→ **Records provided**:

+++

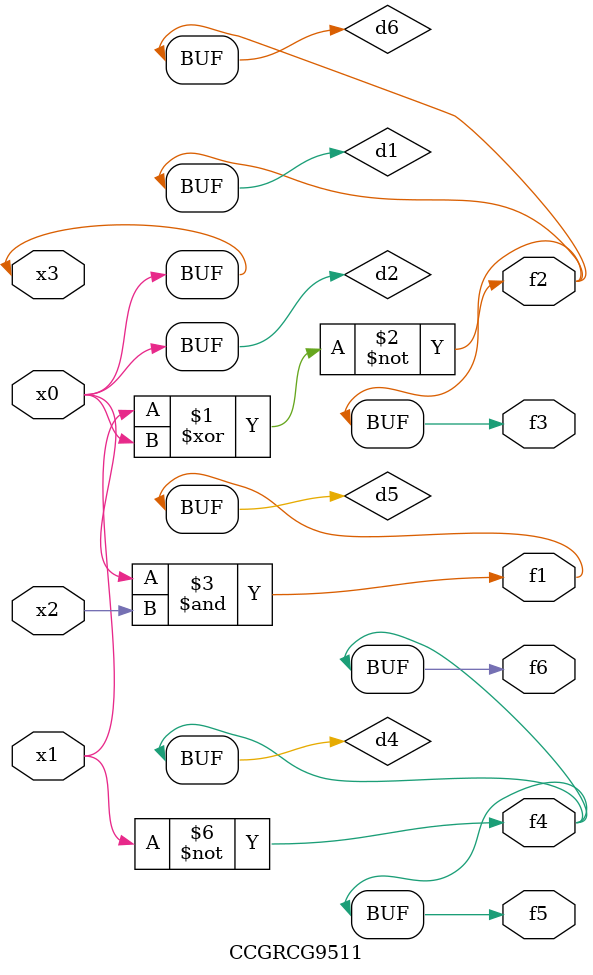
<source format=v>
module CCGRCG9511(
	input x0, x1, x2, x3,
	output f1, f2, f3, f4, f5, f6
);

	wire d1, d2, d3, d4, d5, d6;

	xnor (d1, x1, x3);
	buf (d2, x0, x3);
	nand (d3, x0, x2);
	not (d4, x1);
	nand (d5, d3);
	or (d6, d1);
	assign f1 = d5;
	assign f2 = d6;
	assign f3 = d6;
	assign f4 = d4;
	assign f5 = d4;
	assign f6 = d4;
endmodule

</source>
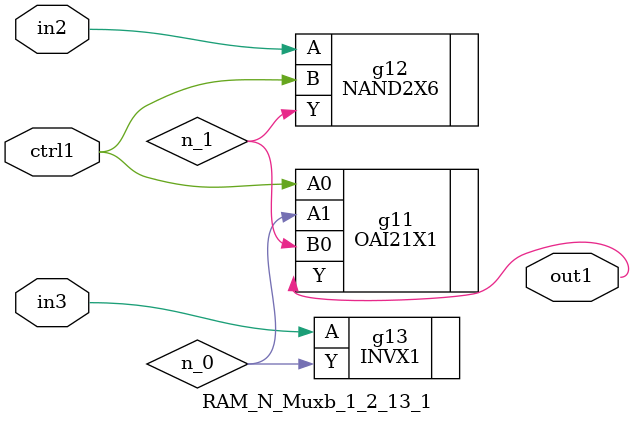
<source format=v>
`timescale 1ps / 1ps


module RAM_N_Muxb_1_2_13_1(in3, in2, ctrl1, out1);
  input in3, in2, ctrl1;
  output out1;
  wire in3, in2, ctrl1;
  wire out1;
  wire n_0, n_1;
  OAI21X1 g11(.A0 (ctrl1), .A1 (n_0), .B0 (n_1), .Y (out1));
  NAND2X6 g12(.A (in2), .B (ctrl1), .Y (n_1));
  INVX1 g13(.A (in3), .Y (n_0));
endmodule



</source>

+++

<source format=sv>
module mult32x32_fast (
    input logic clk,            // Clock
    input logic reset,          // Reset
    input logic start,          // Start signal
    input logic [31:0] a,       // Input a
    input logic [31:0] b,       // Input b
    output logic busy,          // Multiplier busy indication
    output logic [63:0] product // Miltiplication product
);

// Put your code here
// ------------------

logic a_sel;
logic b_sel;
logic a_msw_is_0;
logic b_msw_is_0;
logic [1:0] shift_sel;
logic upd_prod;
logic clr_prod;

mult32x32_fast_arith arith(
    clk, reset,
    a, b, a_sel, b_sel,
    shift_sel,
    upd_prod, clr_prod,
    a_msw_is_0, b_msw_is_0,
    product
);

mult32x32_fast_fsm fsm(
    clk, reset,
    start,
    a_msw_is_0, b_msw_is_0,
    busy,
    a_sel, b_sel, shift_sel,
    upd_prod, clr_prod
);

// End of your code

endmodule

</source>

+++

→ **Work order**: In the records above, everything from the line with "output f1, f2, f3, f4, f5, f6" down to the line with "OAI21X1 g11(.A0 (ctrl1), .A1" must be duplicated exactly, both lines kept. Leave no pictures in.

→ **Written response**:
	output f1, f2, f3, f4, f5, f6
);

	wire d1, d2, d3, d4, d5, d6;

	xnor (d1, x1, x3);
	buf (d2, x0, x3);
	nand (d3, x0, x2);
	not (d4, x1);
	nand (d5, d3);
	or (d6, d1);
	assign f1 = d5;
	assign f2 = d6;
	assign f3 = d6;
	assign f4 = d4;
	assign f5 = d4;
	assign f6 = d4;
endmodule

</source>
<source format=v>
`timescale 1ps / 1ps


module RAM_N_Muxb_1_2_13_1(in3, in2, ctrl1, out1);
  input in3, in2, ctrl1;
  output out1;
  wire in3, in2, ctrl1;
  wire out1;
  wire n_0, n_1;
  OAI21X1 g11(.A0 (ctrl1), .A1 (n_0), .B0 (n_1), .Y (out1));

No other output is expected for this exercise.